L'Association des constructeurs européens d'automobile a demandé à l'Union européenne de surseoir à la réglementation CO2 entrée en vigueur le 1er janvier et qui doit se traduire par de sévères amendes pour ceux qui ne respecteront pas les objectifs. Est-ce un bon message envoyé à l'opinion publique ?

C'est à nous de prendre cette bascule de l'opinion publique comme un fait inéluctable. Chez Hyundai, nous continuons à travailler sur la base de cette réglementation en baissant nos CO2. Il est vrai néanmoins que nous sommes probablement mieux placés que d'autres avec notre gamme de véhicules électrifiés.

Comment voyez-vous la reprise ?

Nous voyons passer différentes études de cabinet et la question c'est de savoir si la reprise aura lieu avant ou après les vacances. Ces mêmes études évoquent le chiffre d'une année à 1,7 million de véhicules en France... Ce qui, comparé à la crise de 2008, ne serait pas une si mauvaise année que cela. Mais cela signifiera aussi que le gouvernement aura mis en place un dispositif d'aide à l'achat de voitures. Je ne suis pas certain que ce soit la piste qu'empruntera le gouvernement tout simplement parce qu'un tel dispositif coûtera très cher au contribuable. En outre, je ne suis pas favorable à une prime à la casse, car, on le sait, c'est un dispositif qui pousse les consommateurs vers les petites voitures, ce qui revient à encourager l'achat de voitures où il y a très peu de marges, peu de rentrées de TVA et ne sont pas nécessairement les plus vertueuses d'un point de vue environnementale.

Dans ce contexte de visibilité très réduite, vous vous préparez néanmoins à une reprise...

Les premiers clients qui arriveront après le confinement seront ceux qui ont absolument besoin d'une voiture, ce sera une démarche très rationnelle. Pour répondre à ces besoins, la clé du succès sera les stocks disponibles. Chez Hyundai, nous avons décidé de ne pas réduire nos approvisionnements. Il y aura un deuxième sujet à ne pas manquer. Nous travaillons à des actions marketing très ciblées et dirigées pour s'adresser aux consommateurs, afin de dégager le meilleur retour sur investissement marketing. Cette stratégie marketing sera d'autant plus nécessaire compte tenu de l'agenda de nouveautés qui nous attend à la rentrée.

Ne craignez vous pas néanmoins que les ventes cette année soit des ventes très rationnelles, c'est à dire sur les finitions les plus basses et avec des prises d'options parcimonieuses, ce qui impactera votre rentabilité ?

Le deuxième semestre livrera à nos clients pas moins de quatre nouveaux modèles parmi lesquels le nouveau Tucson... Autrement dit, c'est le moment où nous réalisons les meilleures rentabilités dans les ventes. En outre, nous serons également portés par le renouvellement de notre clientèle historique, ce qui est plutôt favorable au mix produit.

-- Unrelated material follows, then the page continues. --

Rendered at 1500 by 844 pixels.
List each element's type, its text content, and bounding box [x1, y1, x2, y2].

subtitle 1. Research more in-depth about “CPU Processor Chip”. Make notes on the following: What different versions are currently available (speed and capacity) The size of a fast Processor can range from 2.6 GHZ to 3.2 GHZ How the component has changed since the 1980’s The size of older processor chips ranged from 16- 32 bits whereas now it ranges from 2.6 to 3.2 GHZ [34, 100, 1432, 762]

N'y a-t-il pas néanmoins un risque de guerre des prix parce qu'il va falloir redémarrer les usines et les faire tourner...

C'est une des questions que tout le monde se pose. Il faut garder en tête que la plupart des constructeurs ont arrêté leurs usines, ils ont donc très peu de stocks. S'il y a un risque, il est plutôt volumétrique que sur le mix produit. Dans des moments comme celui-là, la priorité c'est d'abord le compte de résultat. Il est peu probable que les constructeurs le sacrifient au nom des parts de marché.